Here, Foothill Ranch would be liable for any unlawful barriers and obstructions encountered by Rush at Babies “R” Us, and the facts and applicable law are common to both defendants. Accordingly, Foothill Ranch and Babies “R” Us were properly joined under Rule 20. Moreover, after Rush settled with Babies “R” Us, she retained viable claims against Foothill Ranch. We reverse, therefore, the district court's dismissal of Foothill Ranch because it was properly joined under Rule 20.

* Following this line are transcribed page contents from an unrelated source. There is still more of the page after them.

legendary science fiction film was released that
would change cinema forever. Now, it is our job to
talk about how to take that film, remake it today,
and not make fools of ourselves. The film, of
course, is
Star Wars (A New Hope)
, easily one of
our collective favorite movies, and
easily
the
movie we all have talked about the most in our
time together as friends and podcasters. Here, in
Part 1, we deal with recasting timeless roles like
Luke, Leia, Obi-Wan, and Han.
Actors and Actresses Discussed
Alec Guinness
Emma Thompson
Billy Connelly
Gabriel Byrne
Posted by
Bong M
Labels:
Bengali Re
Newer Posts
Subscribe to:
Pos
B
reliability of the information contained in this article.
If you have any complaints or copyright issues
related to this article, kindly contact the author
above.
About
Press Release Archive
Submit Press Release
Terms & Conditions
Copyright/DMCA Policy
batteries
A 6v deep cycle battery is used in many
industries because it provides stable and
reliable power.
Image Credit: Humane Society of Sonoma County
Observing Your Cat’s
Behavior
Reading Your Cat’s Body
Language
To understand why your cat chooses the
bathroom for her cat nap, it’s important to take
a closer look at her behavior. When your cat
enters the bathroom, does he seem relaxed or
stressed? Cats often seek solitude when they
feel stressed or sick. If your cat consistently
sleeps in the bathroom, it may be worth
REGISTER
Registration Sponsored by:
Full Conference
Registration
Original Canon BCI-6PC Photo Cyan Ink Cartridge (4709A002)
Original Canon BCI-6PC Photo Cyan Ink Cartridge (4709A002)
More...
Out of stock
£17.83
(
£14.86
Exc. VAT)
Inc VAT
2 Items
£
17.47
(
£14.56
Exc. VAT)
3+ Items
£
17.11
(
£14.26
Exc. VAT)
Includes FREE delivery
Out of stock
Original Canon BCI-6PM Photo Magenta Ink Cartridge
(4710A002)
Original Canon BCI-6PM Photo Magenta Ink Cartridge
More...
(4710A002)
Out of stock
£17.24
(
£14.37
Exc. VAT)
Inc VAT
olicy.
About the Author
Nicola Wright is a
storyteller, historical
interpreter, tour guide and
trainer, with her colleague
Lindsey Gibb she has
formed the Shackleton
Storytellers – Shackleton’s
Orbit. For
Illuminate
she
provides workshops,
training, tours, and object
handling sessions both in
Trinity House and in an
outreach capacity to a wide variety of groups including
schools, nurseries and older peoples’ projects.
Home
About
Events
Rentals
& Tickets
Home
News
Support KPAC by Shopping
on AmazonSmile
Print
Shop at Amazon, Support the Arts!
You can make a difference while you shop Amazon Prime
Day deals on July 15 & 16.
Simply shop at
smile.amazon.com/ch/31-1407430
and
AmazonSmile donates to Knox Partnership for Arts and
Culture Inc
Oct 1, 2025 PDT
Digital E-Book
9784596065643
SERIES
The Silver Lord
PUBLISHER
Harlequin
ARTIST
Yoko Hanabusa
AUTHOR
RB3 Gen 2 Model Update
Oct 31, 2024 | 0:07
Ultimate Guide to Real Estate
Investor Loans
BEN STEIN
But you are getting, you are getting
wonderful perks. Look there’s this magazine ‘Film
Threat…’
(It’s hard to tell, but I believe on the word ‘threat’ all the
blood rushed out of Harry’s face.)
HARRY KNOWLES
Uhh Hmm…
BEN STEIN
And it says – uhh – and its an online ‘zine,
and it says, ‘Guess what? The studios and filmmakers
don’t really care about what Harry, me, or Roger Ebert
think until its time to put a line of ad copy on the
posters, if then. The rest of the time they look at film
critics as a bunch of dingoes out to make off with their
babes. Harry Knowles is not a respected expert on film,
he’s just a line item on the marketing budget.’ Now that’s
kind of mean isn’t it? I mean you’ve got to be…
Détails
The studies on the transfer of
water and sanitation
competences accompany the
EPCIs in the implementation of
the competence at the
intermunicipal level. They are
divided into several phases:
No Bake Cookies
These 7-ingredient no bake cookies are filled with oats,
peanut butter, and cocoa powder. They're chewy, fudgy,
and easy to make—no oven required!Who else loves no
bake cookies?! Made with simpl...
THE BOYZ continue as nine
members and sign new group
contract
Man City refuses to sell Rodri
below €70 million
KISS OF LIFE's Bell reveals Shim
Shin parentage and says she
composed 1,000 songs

As for Sport Chalet and Petsmart, the district court may have been correct in holding that they were misjoined. Rush's injuries at each are distinct and independent from one another, and she has not alleged any legal relationship between them. The district court abused its discretion, however, by dismissing rather than severing Rush's complaint against Sport Chalet and Petsmart without evaluating the prejudice to Rush. Many of our fellow circuits have held that district courts who dismiss rather than sever must conduct a prejudice analysis, including “loss of otherwise timely claims if new suits are blocked by statutes of limitations.” DirecTV, Inc. v. Leto, 467 F.3d 842, 846–47 (3d Cir.2006); see also Elmore v. Henderson, 227 F.3d 1009, 1011–13 (7th Cir.2000) (“The judge could and should have allowed [plaintiff's] claims against [a co-defendant] to continue as a separate suit so that it would not be time-barred.”). We adopt that rule as well. Here, because the district court below conducted no such analysis, we vacate and remand. The judge should reevaluate whether allowing two severed complaints to remain against Sport Chalet and Petsmart, each with Foothill Ranch as a named co-defendant, is necessary to avoid prejudice to Rush.
REVERSED and REMANDED with instructions.
1. Rush's appeal is unopposed. Only Foothill Ranch filed a brief for the limited purpose of contesting various factual allegations made by Rush. Foothill Ranch took no formal position on the legal issues in the case.